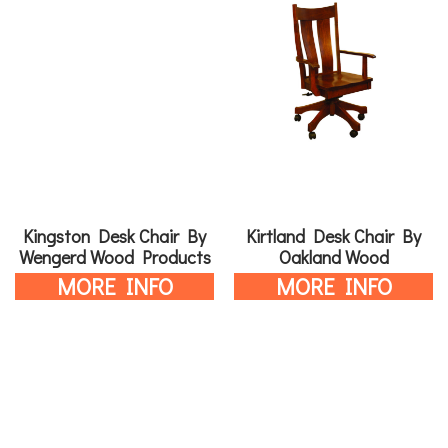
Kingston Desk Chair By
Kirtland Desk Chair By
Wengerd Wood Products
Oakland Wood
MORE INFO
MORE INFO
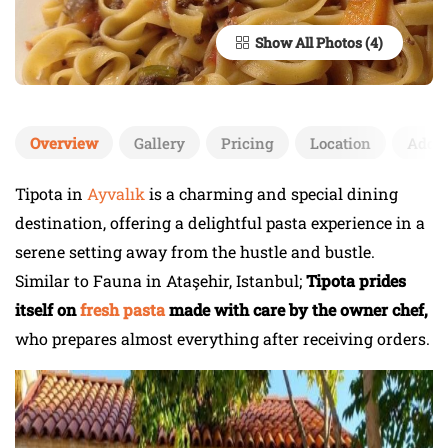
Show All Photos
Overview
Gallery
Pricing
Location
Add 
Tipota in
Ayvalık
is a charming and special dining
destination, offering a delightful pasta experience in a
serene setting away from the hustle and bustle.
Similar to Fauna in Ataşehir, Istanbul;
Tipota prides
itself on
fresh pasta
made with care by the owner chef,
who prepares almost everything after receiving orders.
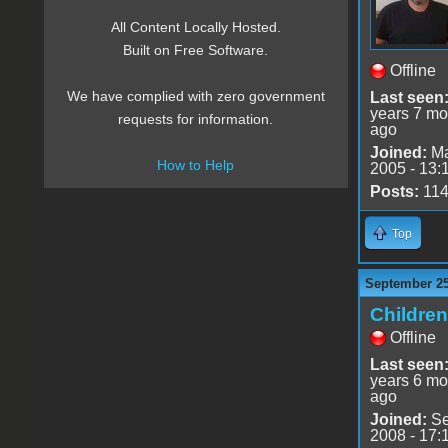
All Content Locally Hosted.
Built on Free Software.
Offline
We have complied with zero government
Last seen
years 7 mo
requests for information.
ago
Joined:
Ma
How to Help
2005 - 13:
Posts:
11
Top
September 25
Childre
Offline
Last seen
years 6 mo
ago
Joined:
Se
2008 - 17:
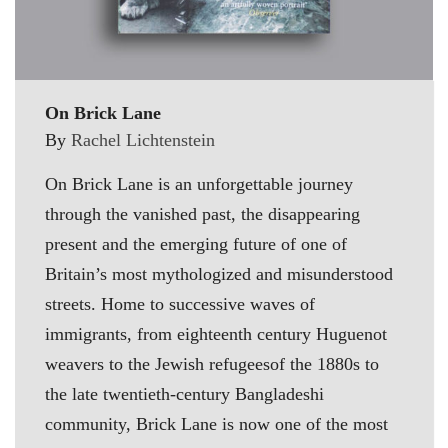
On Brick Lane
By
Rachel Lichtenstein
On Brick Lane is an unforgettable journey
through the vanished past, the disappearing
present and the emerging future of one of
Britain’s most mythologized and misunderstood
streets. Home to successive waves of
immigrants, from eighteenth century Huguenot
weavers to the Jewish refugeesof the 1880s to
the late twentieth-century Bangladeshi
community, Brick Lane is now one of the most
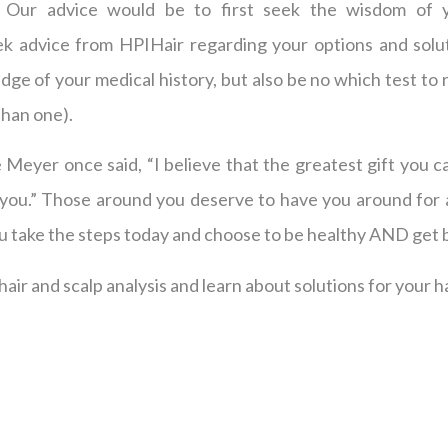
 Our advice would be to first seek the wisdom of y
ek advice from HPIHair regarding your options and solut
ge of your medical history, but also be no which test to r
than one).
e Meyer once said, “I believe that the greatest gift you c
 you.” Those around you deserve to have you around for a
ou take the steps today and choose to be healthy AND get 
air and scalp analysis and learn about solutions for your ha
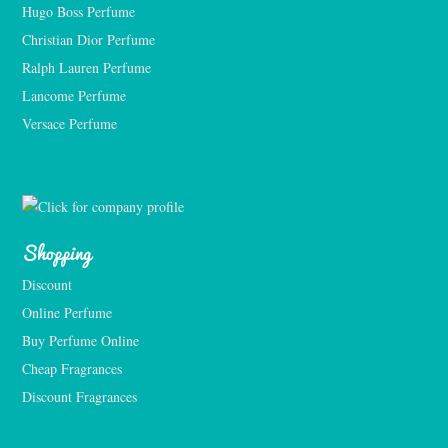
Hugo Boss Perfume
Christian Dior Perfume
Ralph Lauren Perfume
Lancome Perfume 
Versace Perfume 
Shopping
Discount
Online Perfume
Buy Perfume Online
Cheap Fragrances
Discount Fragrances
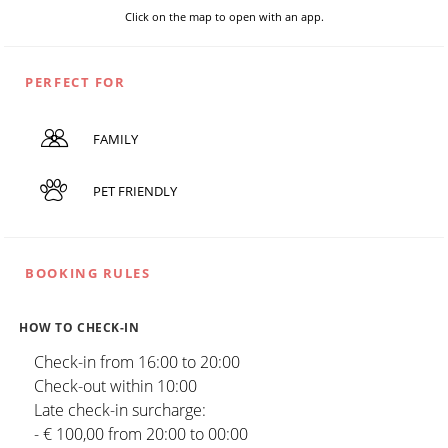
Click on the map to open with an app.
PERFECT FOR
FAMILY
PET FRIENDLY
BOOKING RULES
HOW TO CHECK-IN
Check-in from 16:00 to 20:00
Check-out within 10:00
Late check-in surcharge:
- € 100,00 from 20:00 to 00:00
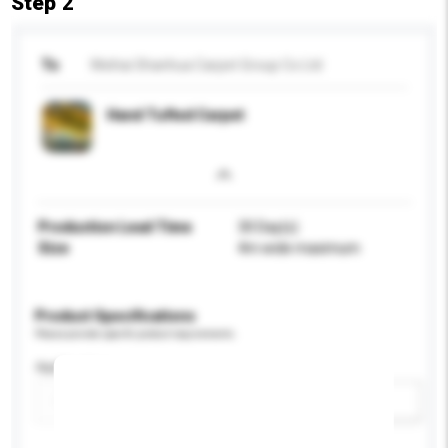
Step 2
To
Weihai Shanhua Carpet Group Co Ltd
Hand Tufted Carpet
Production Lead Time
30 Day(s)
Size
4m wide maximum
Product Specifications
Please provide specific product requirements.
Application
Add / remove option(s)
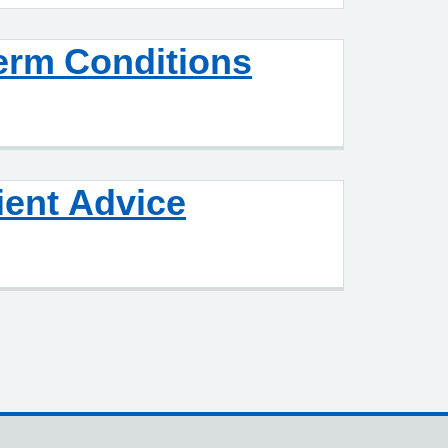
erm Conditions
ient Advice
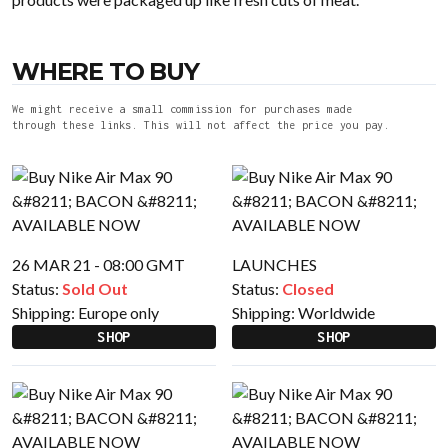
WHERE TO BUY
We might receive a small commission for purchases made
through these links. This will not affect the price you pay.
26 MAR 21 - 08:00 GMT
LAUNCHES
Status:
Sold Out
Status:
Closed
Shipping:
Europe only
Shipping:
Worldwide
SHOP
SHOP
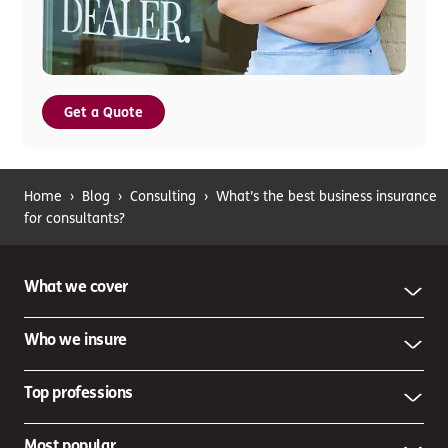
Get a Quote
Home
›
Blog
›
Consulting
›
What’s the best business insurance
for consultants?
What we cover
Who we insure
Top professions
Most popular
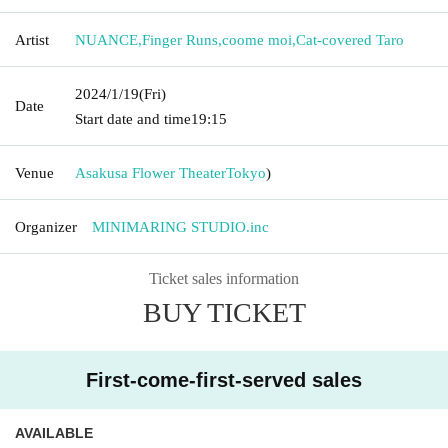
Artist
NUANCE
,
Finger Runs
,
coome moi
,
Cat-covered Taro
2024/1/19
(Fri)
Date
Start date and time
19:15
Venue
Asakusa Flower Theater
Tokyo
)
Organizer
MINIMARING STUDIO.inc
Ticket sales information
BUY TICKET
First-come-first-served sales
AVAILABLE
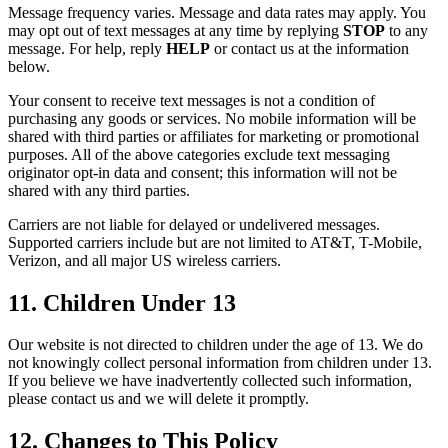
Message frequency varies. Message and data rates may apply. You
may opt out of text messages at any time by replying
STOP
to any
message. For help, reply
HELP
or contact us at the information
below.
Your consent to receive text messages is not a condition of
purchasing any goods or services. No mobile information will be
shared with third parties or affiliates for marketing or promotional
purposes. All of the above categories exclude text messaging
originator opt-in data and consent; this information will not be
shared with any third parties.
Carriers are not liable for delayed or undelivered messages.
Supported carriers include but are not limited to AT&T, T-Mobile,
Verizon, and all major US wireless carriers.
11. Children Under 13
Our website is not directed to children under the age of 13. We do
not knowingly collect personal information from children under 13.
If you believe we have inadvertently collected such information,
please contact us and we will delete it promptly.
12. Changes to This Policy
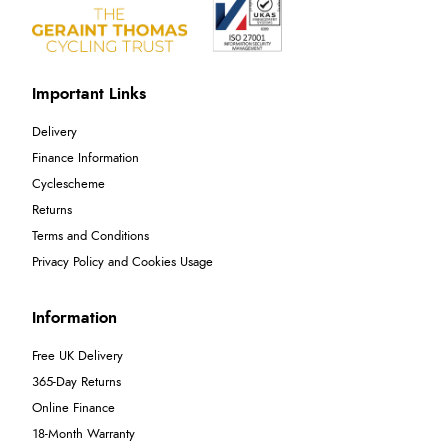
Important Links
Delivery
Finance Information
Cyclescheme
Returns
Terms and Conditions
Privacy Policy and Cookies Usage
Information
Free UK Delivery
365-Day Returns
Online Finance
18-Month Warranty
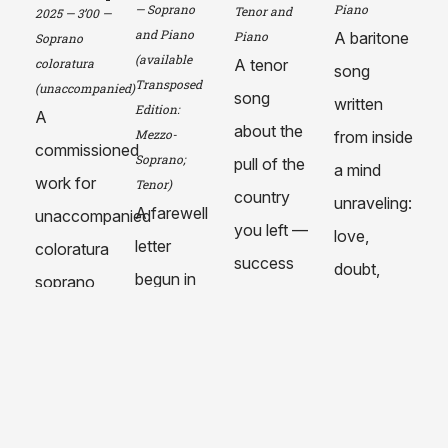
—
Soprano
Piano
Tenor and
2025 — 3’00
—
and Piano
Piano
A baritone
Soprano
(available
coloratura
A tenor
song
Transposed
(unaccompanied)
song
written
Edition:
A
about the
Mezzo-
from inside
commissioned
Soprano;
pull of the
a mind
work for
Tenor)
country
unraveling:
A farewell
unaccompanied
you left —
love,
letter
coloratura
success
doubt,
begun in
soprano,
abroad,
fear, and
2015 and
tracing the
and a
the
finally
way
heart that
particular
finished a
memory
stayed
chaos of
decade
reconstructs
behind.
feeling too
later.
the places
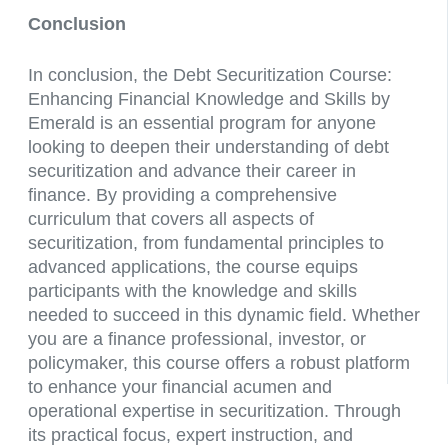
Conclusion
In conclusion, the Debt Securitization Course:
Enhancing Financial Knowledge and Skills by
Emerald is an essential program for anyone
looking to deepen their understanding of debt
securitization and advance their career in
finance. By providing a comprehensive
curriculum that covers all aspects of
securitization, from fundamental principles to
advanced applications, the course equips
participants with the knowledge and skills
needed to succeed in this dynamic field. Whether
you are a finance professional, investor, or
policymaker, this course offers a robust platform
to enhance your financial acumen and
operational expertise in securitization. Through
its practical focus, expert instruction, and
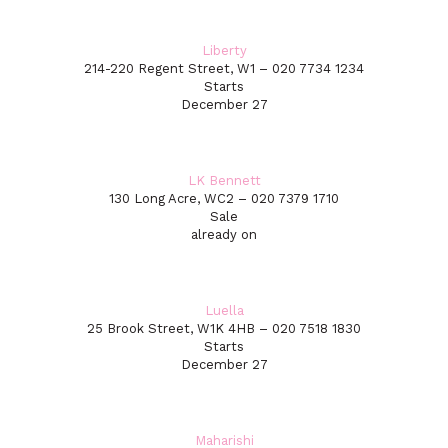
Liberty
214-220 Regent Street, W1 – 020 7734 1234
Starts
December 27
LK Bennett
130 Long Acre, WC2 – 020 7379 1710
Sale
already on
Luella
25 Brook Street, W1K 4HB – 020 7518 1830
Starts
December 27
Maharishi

--- --- ---

Work to be completed: Rewrite the records from the line with "Hugo Boss Perfume" to the line with "ient Advice", changing "Perfume" to "Cologne" and keeping everything else the same. Give only those lines, and leave the pictures out.

Response:
Hugo Boss Cologne
Christian Dior Cologne
Ralph Lauren Cologne
Lancome Cologne 
Versace Cologne 
Shopping
Discount
Online Cologne
Buy Cologne Online
Cheap Fragrances
Discount Fragrances
Click on the map to open with an app.
PERFECT FOR
FAMILY
PET FRIENDLY
BOOKING RULES
HOW TO CHECK-IN
Check-in from 16:00 to 20:00
Check-out within 10:00
Late check-in surcharge:
- € 100,00 from 20:00 to 00:00
Step 2
To
Weihai Shanhua Carpet Group Co Ltd
Hand Tufted Carpet
Production Lead Time
30 Day(s)
Size
4m wide maximum
Product Specifications
Please provide specific product requirements.
Application
Add / remove option(s)
erm Conditions
ient Advice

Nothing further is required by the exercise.